• **Quoted passage**:
Thomson's map of the US is one of the earliest obtainable English language maps to show the United States from Coast to Coast, reflecting the information derived from the expeditions of Lewis & Clark, Zebulon Pike, John Long, Alexander von Humboldt, Alexander MacKenzie and other early explorers of the Transmississippi West. The map provides both an early snapshot of "Manifest Destiny" and an insightful look at just how little was understood about the great expanse of land which would become California and the American West, just 29 years prior to the California Gold Rush.
Beginning around 1820, Thomson expanded his map of the United States to include the region west of the Mississippi River, extending to the Pacific Ocean. The detail in the Transmississippi West is truly outstanding, including the details of Lewis & Clark's expedition, Pike and Long's explorations to the Rocky Mountains and information from other western explorers. Several of the routes through the Rocky Mountains are shown, as is excellent detail in Texas and the Missouri Valley regions. Most notable is the location in California of the "supposed course of a river" which Wheat notes "extends . . . from a Salt Lake (Laguna de Miera) to San Francisco Bay, while the (unnamed) Multnomah flows from Lake Timpanogos and its headwaters nearly touch those of the "Rio Nanesi or Napese" (the Arkansas) and the Rio Grande.
The map emphasizes the progress of the exploration of the American West. Most of the States to the east of the Mississippi River are firmly established, although, Illinois is still shown as a Territory and the region to the west of Lake Michigan is designated "Northwest Territory". Most of the Louisiana Purchase lands are now called "Missouri Territory," with the map depicting in great detail the river systems and finely hachured mountain ranges. Further west, pre-dating the epic surveys of Fremont, much of the interior of California is left blank.
The map appeared in a scarce late edition of Thomson's Atlas and rarely appears on the market.

• **Supplied entries**:
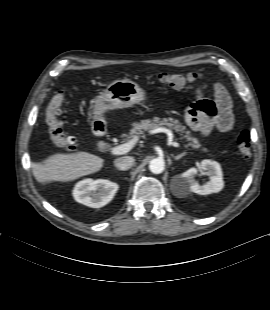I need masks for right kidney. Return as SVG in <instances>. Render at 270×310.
<instances>
[{
    "label": "right kidney",
    "instance_id": "right-kidney-1",
    "mask_svg": "<svg viewBox=\"0 0 270 310\" xmlns=\"http://www.w3.org/2000/svg\"><path fill=\"white\" fill-rule=\"evenodd\" d=\"M118 185L105 179H84L73 190L74 199L86 206L100 208L108 204L118 190Z\"/></svg>",
    "mask_w": 270,
    "mask_h": 310
}]
</instances>
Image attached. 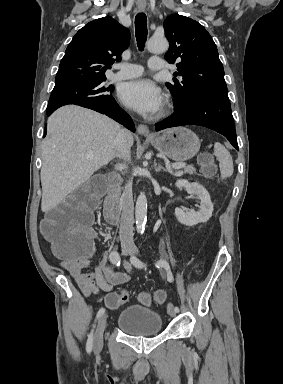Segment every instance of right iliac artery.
<instances>
[{
	"instance_id": "82829eb1",
	"label": "right iliac artery",
	"mask_w": 283,
	"mask_h": 384,
	"mask_svg": "<svg viewBox=\"0 0 283 384\" xmlns=\"http://www.w3.org/2000/svg\"><path fill=\"white\" fill-rule=\"evenodd\" d=\"M109 259L111 261V263L119 266L120 265V255L117 251H112L109 255ZM105 313V309L104 308H101L98 313H97V316L96 318L98 319L99 317H101L103 314ZM92 346H93V330L91 331V333L88 335V340H87V344H86V350L88 353L91 352L92 350Z\"/></svg>"
}]
</instances>
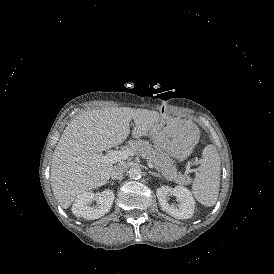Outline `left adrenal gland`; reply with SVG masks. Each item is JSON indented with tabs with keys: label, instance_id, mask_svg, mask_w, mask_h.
<instances>
[{
	"label": "left adrenal gland",
	"instance_id": "obj_1",
	"mask_svg": "<svg viewBox=\"0 0 274 274\" xmlns=\"http://www.w3.org/2000/svg\"><path fill=\"white\" fill-rule=\"evenodd\" d=\"M148 172H149L150 175H154V176H156V177L162 178L161 175L157 174V173L154 172V171H151L150 169H148Z\"/></svg>",
	"mask_w": 274,
	"mask_h": 274
}]
</instances>
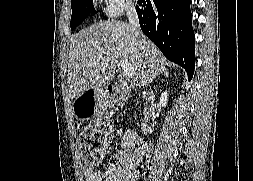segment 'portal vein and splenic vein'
I'll return each mask as SVG.
<instances>
[{
  "mask_svg": "<svg viewBox=\"0 0 253 181\" xmlns=\"http://www.w3.org/2000/svg\"><path fill=\"white\" fill-rule=\"evenodd\" d=\"M119 65L122 68L125 76H127L128 78H134L135 70L131 63L126 60H120Z\"/></svg>",
  "mask_w": 253,
  "mask_h": 181,
  "instance_id": "18ae733b",
  "label": "portal vein and splenic vein"
}]
</instances>
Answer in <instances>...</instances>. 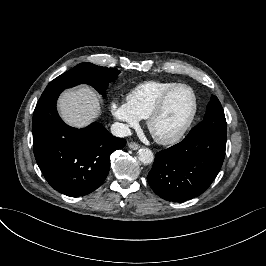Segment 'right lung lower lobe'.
Instances as JSON below:
<instances>
[{"instance_id":"right-lung-lower-lobe-1","label":"right lung lower lobe","mask_w":266,"mask_h":266,"mask_svg":"<svg viewBox=\"0 0 266 266\" xmlns=\"http://www.w3.org/2000/svg\"><path fill=\"white\" fill-rule=\"evenodd\" d=\"M63 90L43 94L33 114L34 154L45 179L58 192L78 197L96 190L110 169V154L126 145L100 123L76 129L56 110Z\"/></svg>"}]
</instances>
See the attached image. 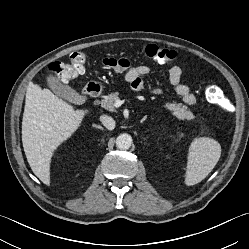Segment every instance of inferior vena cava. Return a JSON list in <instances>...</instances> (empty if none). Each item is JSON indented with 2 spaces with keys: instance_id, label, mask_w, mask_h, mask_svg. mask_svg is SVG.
Listing matches in <instances>:
<instances>
[{
  "instance_id": "obj_1",
  "label": "inferior vena cava",
  "mask_w": 249,
  "mask_h": 249,
  "mask_svg": "<svg viewBox=\"0 0 249 249\" xmlns=\"http://www.w3.org/2000/svg\"><path fill=\"white\" fill-rule=\"evenodd\" d=\"M100 121L108 130H113L115 128L114 119L108 115H101Z\"/></svg>"
}]
</instances>
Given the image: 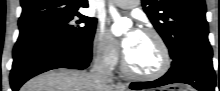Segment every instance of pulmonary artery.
<instances>
[{"mask_svg": "<svg viewBox=\"0 0 220 91\" xmlns=\"http://www.w3.org/2000/svg\"><path fill=\"white\" fill-rule=\"evenodd\" d=\"M113 3L121 8L124 9H131L136 7L139 4L138 0H117V1H113Z\"/></svg>", "mask_w": 220, "mask_h": 91, "instance_id": "1", "label": "pulmonary artery"}]
</instances>
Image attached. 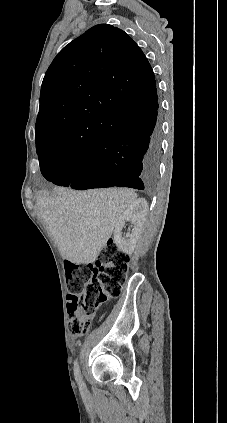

• **Goal**:
List every explorer that the first paragraph of the description of Thomson's map names as a source of its information.

• **Result below**:
Lewis & Clark, Zebulon Pike, John Long, Alexander von Humboldt, Alexander MacKenzie